Pulang

Suatu hari saya berpapasan dengan dua orang lelaki berwajah Timur Tengah di pintu keluar stasiun utama kota Potsdam, sebuah kota yang berjarak tempuh sekitar 1 jam dari Berlin. Sebenarnya tak ada yang aneh pada diri keduanya sebagaimana lazimnya pemandangan di stasiun, orang berlalu lalang dan bergegas sambil menenteng koper. Kendati demikian, apa yang dibawa oleh kedua orang tersebut mampu menyedot perhatian saya.

Subhanallah! Mereka mendorong sebuah troli berisi tumpukan koper hampir menyentuh bagian atas pintu utama stasiun itu. Baru kali ini saya melihat orang yang akan bepergian dengan membawa perbekalan luar biasa banyak. Di samping kedua orang tersebut, saya melihat seorang perempuan mungkin saudara atau istri dari salah seorang kedua orang tadi, juga menenteng tas yang tak kalah banyaknya. Dugaan saya, mereka akan pulang ke tanah airnya.

Tumpukan koper yang menjulang itu mengingatkan saya pada apa yang terjadi beberapa hari sebelumnya, dimana sejak niatan pulang ke tanah air hampir mewujud jadi kenyataan,nyaris setiap hari wajah-wajah yang dirindu berkelebatan. Pikiran saya pun dipenuhi dengan berbagai hal yang berkaitan dengan pulang.
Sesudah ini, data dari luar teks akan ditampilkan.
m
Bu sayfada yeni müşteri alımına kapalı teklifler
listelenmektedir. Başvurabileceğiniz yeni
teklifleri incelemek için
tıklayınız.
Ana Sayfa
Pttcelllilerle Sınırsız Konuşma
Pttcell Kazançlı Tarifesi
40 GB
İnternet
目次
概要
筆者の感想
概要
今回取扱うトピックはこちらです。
Mulai dari mencari cinderamata, memilah sampai mengepak pakaian juga mainan anak, dan masih banyak lagi. Masya Allah! betapa sibuknya saya saat itu dengan kegiatan tersebut karena merasa khawatir bekal yang telah dikumpulkan itu akan melebihi quota yang ditetapkan jasa penerbangan. Sampai akhirnya dalam keletihan di tengah tumpukan barang yang sedang saya sortir, saya terhenyak karena teringat pada suatu hal yang sering saya lalai mengingatnya namun ia pasti akan datang. Saya yakin Anda semua tahu, ya! dialah kematian.
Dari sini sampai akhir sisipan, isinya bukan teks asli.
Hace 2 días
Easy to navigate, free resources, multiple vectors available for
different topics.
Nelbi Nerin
Tak terasa embun bermunculan di sudut mata saat merasa semua perbekalan pulang di hadapan saya itu mengingatkan diri akan makna pulang yang hakiki. Saya merasa malu padaNya, mengapa saya begitu sibuk mempersiapkan segala perbekalan untuk kepentingan pulang yang sesaat tetapi lalai menyiapkan bekal untuk pulang yang sesungguhnya? Bekal apa yang sudah saya kumpulkan saat akan pulang menghadap Illahi Rabbi Penguasa semesta alam?

Tidak ada yang tahu di bumi mana dan dalam keadaan apa saya (juga Anda) akan “pulang”. Bagi saya yang terpenting saat ini adalah saya harus penuhi kewajiban menuntut ilmu yang akan menjadi dasar dalam melakukan amal ibadah dan saya harus selalu siap dalam keadaan apapun ketika Yang Menggenggam Jiwa memanggil saya “pulang”. Ya, hal-hal tersebutlah yang seharusnya memenuhi “koper” saya untuk bekal kepulangan menuju negeri abadi (akhirat).

Terimakasih Ya Allah! rasa syukur membuncah di hati. Betapa indah caraMu memberiku peringatan melalui tumpukan perbekalan di rumah beserta koper si fulan di stasiun utama kota Potsdam itu. Karena hal tersebut, menjadikan saya berazzam, bahwa saya harus membawa sebanyak-banyaknya dan mengisi sepenuh-penuhnya “koper” saya selagi Allah memberi kesempatan hidup. Saya akan dan harus terus mempersiapkan masa depan (akhirat) saya. Karena hidup di dunia hanyalah senda gurau dan berlangsung dalam sesaat saja.

“Setiap yang bernyawa akan merasakan mati. Dan hanya pada hari kiamat sajalah diberikan dengan sempurna balasanmu. Barangsiapa dijauhkan dari neraka dan dimasukkan ke dalam surga, sungguh, dia memperoleh kemenangan. Kehidupan di dunia hanyalah kesenangan yang memperdaya”.QS. Ali ‘Imran:185.